DOCUMENTO DE ORIGEM:
────────────────
Regularizar uma empresa envolve diversas etapas para adequação leis, normas e procedimentos, especialmente para quem é do setor regulado e encara pela primeira vez o universo das normas e exigências sanitárias.
Não é à toa que a regularização de empresas ainda assusta: além de enfrentar regras municipais, estaduais e federais, é preciso lidar com prazos, passar por inspeções, atender uma série de exigências e entender termos técnicos que antes eram desconhecidos, que muitas vezes intimidam e criam uma sensação de que a regulamentação é um obstáculo impossível de superar.
De fato, o caminho regulatório nem sempre é simples, mas com o conhecimento técnico adequado, é possível enfrentar esse processo com mais segurança e clareza.
A intenção desta matéria é esclarecer alguns termos técnicos e apresentar um panorama geral dos principais passos para regularizar uma empresa da área de alimentos junto aos órgãos sanitários, com enfoque nos processos de vigilância sanitária e à ANVISA.
Glossário regulatório
Antes de tratarmos do processo em si, é importante esclarecer alguns conceitos essenciais. Muitos dos termos usados no universo regulatório podem parecer complicados, mas fazem parte do dia a dia de estabelecimentos de diferentes portes. Confira alguns exemplos:
- Setor regulado: É a parcela do setor produtivo (indústria, comércio e serviços) sujeito ao controle de algum órgão regulatório. No caso da VISA, o setor regulado engloba indústrias, comércios e serviços sujeitos ao controle sanitário.
────────────────
BLOCO DE DADOS:
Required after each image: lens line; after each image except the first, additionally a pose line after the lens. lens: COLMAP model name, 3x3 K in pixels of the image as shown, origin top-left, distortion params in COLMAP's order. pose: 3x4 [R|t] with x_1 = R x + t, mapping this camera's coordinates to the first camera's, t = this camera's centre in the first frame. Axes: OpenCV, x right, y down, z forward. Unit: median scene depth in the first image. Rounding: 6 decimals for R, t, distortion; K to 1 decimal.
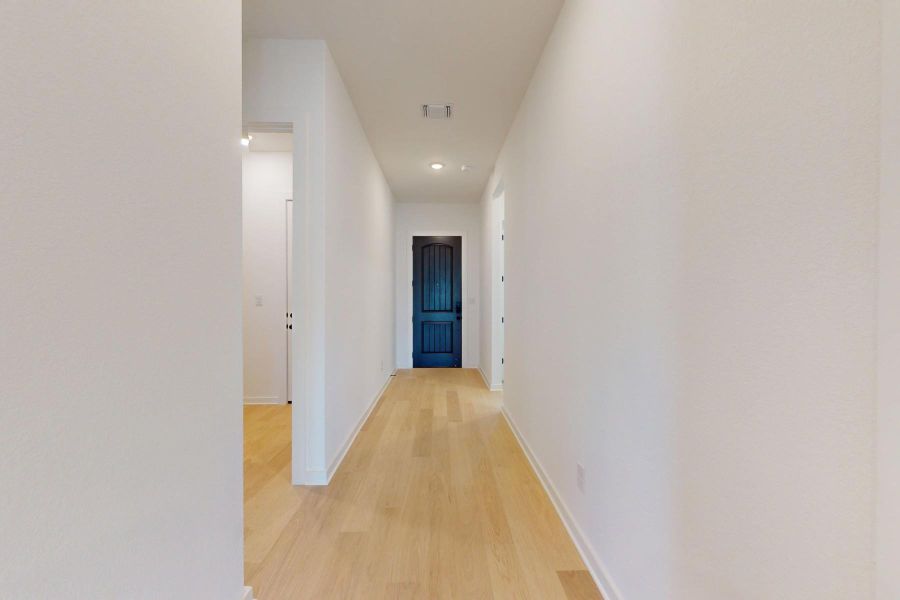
────────────────
TAREFAS DO EXERCÍCIO:
1 > No texto sobre regularização de empresas, quais são os níveis de regras que quem regulariza uma empresa precisa enfrentar? Liste todos.
2 > Responda com base no texto sobre regularização de empresas:
(a) De que área são as empresas cuja regularização a matéria quer mostrar?
(b) Qual órgão é citado ao lado da vigilância sanitária como foco da matéria?
(c) No caso da VISA, o que o setor regulado engloba?
Os dados não entram em nenhuma destas tarefas.

RESPOSTAS POR TAREFA:
1 >
- Regras municipais
- Regras estaduais
- Regras federais

2 >
(a) Da área de alimentos.
(b) A ANVISA.
(c) Indústrias, comércios e serviços sujeitos ao controle sanitário.